Fraksi PDI-P Nyatakan Sikap Resmi Tolak Presiden Jokowi Terbitkan Perppu KPK

Polemik peraturan pemerintah pengganti undang-undang (Perppu) untuk mencabut Undang-Undang KPK hasil revisi, semakin menguat.

Editor: Juang Naibaho
KOMPAS.com/Nabilla Tashandra
Anggota DPR RI dari Fraksi PDI-P, Hendrawan Supratikno 

TRIBUN MEDAN.com - Polemik peraturan pemerintah pengganti undang-undang (Perppu) untuk mencabut Undang-Undang KPK hasil revisi, semakin menguat.

Kalangan yang tak setuju Perppu KPK kini blak-blakan menyatakan sikapnya.
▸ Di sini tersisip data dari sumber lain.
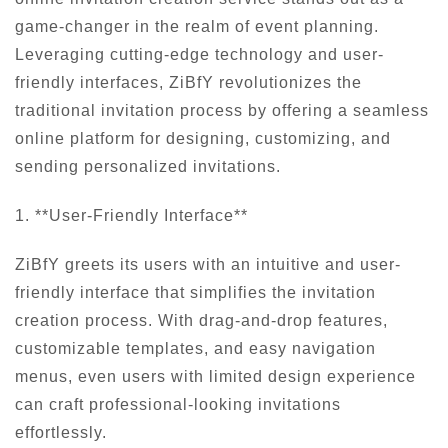
game-changer in the realm of event planning.
Leveraging cutting-edge technology and user-
friendly interfaces, ZiBfY revolutionizes the
traditional invitation process by offering a seamless
online platform for designing, customizing, and
sending personalized invitations.
1. **User-Friendly Interface**
ZiBfY greets its users with an intuitive and user-
friendly interface that simplifies the invitation
creation process. With drag-and-drop features,
customizable templates, and easy navigation
menus, even users with limited design experience
can craft professional-looking invitations
effortlessly.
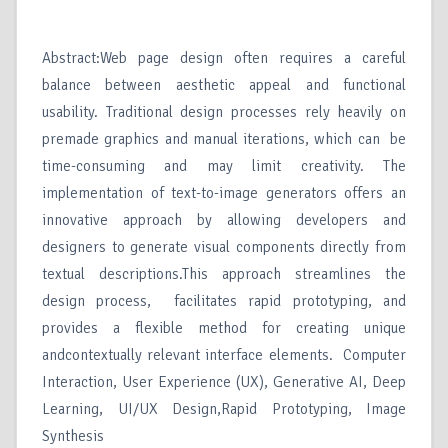
Abstract:Web page design often requires a careful
balance between aesthetic appeal and functional
usability. Traditional design processes rely heavily on
premade graphics and manual iterations, which can be
time-consuming and may limit creativity. The
implementation of text-to-image generators offers an
innovative approach by allowing developers and
designers to generate visual components directly from
textual descriptions.This approach streamlines the
design process, facilitates rapid prototyping, and
provides a flexible method for creating unique
andcontextually relevant interface elements. Computer
Interaction, User Experience (UX), Generative AI, Deep
Learning, UI/UX Design,Rapid Prototyping, Image
Synthesis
Fraksi PDI-P di DPR RI memastikan akan menolak jika Presiden Jokowi menerbitkan Perppu KPK.

Anggota Badan Legislasi (Baleg) DPR Fraksi PDI-P, Hendrawan Supratikno mengatakan penolakan itu adalah sikap resmi fraksi PDI-P di Senayan.

Faksi PDI-P menyarankan agar polemik revisi UU KPK diselesaikan melalui judicial review di Mahkamah Konsitusi atau legislative review.

"Pandangan resmi kami di fraksi, sebaiknya tetap melalui judicial review dan legislative review," kata Hendrawan saat dihubungi, Selasa (8/10/2019).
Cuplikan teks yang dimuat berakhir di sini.